───── Material for this task ─────
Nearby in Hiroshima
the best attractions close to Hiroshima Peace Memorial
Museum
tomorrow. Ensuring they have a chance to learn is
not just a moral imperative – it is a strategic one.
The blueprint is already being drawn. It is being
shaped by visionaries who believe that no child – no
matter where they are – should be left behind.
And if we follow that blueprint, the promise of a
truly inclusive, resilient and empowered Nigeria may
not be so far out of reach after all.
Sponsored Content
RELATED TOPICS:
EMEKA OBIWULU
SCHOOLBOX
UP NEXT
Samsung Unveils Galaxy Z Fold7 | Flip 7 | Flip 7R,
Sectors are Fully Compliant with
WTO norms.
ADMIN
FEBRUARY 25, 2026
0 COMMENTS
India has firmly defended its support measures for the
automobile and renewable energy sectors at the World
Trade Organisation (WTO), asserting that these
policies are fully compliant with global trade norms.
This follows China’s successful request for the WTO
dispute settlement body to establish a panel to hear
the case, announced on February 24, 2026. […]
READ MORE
─────
───── Material for this task ─────
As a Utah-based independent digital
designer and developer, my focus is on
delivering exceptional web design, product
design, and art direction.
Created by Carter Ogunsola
─────
───── Material for this task ─────
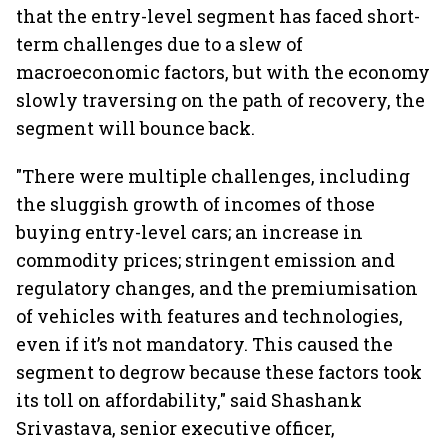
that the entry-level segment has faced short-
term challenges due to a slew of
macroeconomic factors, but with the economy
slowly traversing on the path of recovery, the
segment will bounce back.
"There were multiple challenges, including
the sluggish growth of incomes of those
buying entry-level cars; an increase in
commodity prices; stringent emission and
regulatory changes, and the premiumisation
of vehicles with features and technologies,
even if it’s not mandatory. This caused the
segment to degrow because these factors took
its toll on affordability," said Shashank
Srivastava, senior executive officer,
─────
- Work instruction:
Would you retype exactly the lines above, from the line with "delivering exceptional web design, product" to the line with "Created by Carter Ogunsola", with both end lines kept and nothing more?

- Reply:
delivering exceptional web design, product
design, and art direction.
Created by Carter Ogunsola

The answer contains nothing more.